In essence, Terra stablecoins maintain price stability by leveraging market forces. When the value of one UST is below that of $1, users and arbitrageurs can burn one UST to get $1 worth of LUNA. When the value of one UST is above $1 dollar, they can burn $1 worth of LUNA to get novelty coins for sale one UST, collecting the “seigniorage” in the process. TerraUSD (UST), produced by Terraform Labs, is one such algorithmic stablecoin.

  1. But some advocates of decentralization argue that a centralized entity maintaining a basket of real-world assets introduces a single point of failure into the system.
  2. Users can find their airdropped Luna by viewing the same wallet address that was present during either snapshot and switching their Station network to the phoenix-1 mainnet.
  3. If a loan falls under its loan-to-value ratio (LTV), it will be liquidated.
  4. At the same time, the “stick” is the threat of getting “slashed” or losing the staked LUNA in the case of misconduct.
  5. You can also use Terra coins across blockchains through Terraform Labs’ Mirror Protocol, which provides stocks that mirror the price of major U.S. firms.

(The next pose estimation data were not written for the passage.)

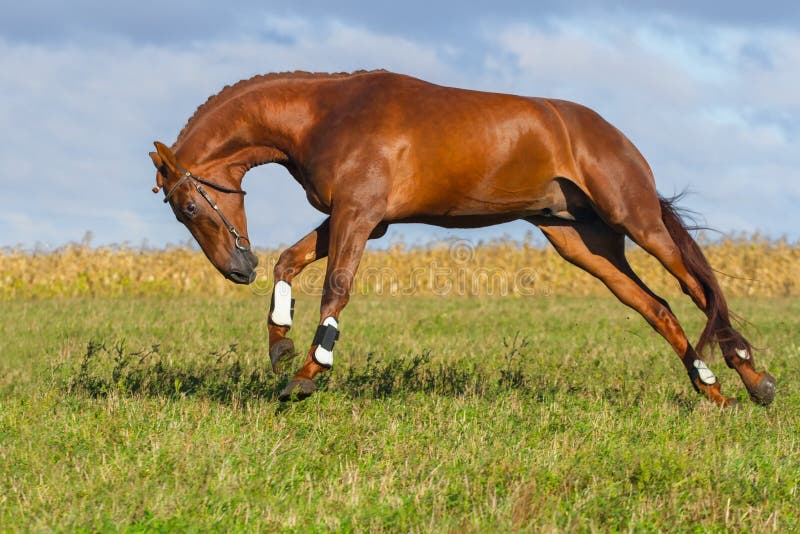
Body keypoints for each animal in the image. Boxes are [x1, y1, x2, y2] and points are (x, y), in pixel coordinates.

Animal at [148, 70, 776, 406]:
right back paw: (712, 389)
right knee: (656, 305)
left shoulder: (358, 217)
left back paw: (752, 377)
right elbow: (287, 263)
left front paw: (307, 373)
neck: (325, 115)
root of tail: (608, 132)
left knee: (699, 289)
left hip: (636, 221)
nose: (237, 269)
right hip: (584, 243)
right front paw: (279, 346)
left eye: (188, 204)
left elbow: (335, 289)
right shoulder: (352, 218)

Once accepted, the changes described in a governance proposal are automatically put into effect by the proposal handler. Generic proposals, such as a passed TextProposal, must be reviewed by the Terra team and community, and they must be manually implemented. Treasury Secretary Janet Yellen cited UST’s collapse as yet another reason that stablecoins need to be regulated in 2022. If a proposal fails to meet the minimum deposit amount within the deposit period, the proposal will not enter the voting period, and the deposit will be refunded. Generally, the terms bonding, staking, and delegating can be used interchangeably, as they happen in the same step.

This added functionality for the Inter Blockchain Communication (IBC) protocol, which allowed Terra to become interoperable with other blockchains. Standouts include an insurance protocol called Ozone, and support for UST from cross-blockchain bridge Wormhole V2. In addition to using the assets for some service or utility, there’s a potential arbitrage opportunity.

Delegators stake their Luna to a validator, adding to a validator’s weight, or total stake. In return, delegators receive a portion of transaction fees as staking rewards. While Terra is still primarily developed and maintained by Terraform Labs, LUNA token holders can participate in governance through staking. Terra validators can submit protocol improvement proposals and vote on changes using their staked LUNA as voting power.